#### LISTED RECORDS
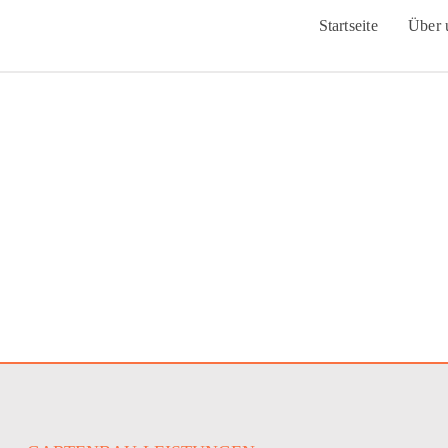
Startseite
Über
==
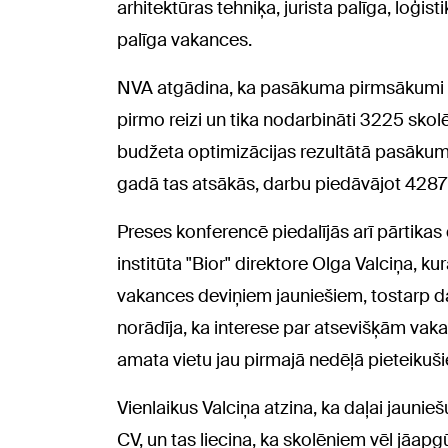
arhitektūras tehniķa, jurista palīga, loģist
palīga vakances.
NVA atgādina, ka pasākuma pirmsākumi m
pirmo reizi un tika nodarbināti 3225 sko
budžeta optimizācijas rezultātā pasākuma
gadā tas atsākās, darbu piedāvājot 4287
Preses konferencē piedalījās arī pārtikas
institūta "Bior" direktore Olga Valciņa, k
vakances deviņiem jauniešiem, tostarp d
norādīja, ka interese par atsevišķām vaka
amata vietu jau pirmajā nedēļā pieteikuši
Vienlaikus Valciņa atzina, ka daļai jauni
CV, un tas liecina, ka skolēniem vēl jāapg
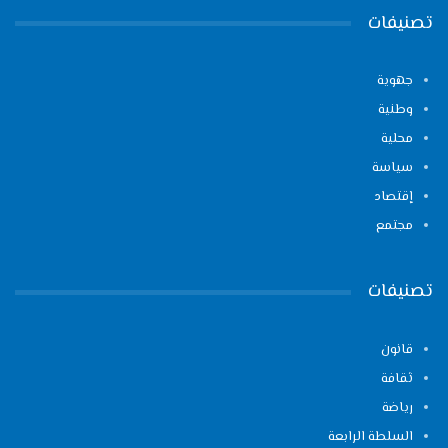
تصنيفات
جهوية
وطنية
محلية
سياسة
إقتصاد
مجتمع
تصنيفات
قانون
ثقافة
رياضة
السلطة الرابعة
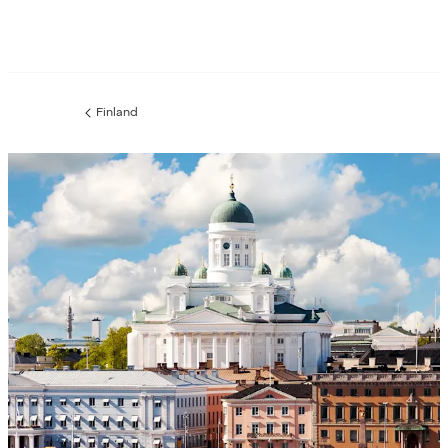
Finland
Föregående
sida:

#### PROBLEM DETAILS
Please turn the records from the line with "arhitektūras tehniķa, jurista palīga, loģist" to the line with "norādīja, ka interese par atsevišķām vaka" into a numbered list, leaving out any blank lines.

#### RESULT FOR THIS EXERCISE
1. arhitektūras tehniķa, jurista palīga, loģist
2. palīga vakances.
3. NVA atgādina, ka pasākuma pirmsākumi m
4. pirmo reizi un tika nodarbināti 3225 sko
5. budžeta optimizācijas rezultātā pasākuma
6. gadā tas atsākās, darbu piedāvājot 4287
7. Preses konferencē piedalījās arī pārtikas
8. institūta "Bior" direktore Olga Valciņa, k
9. vakances deviņiem jauniešiem, tostarp d
10. norādīja, ka interese par atsevišķām vaka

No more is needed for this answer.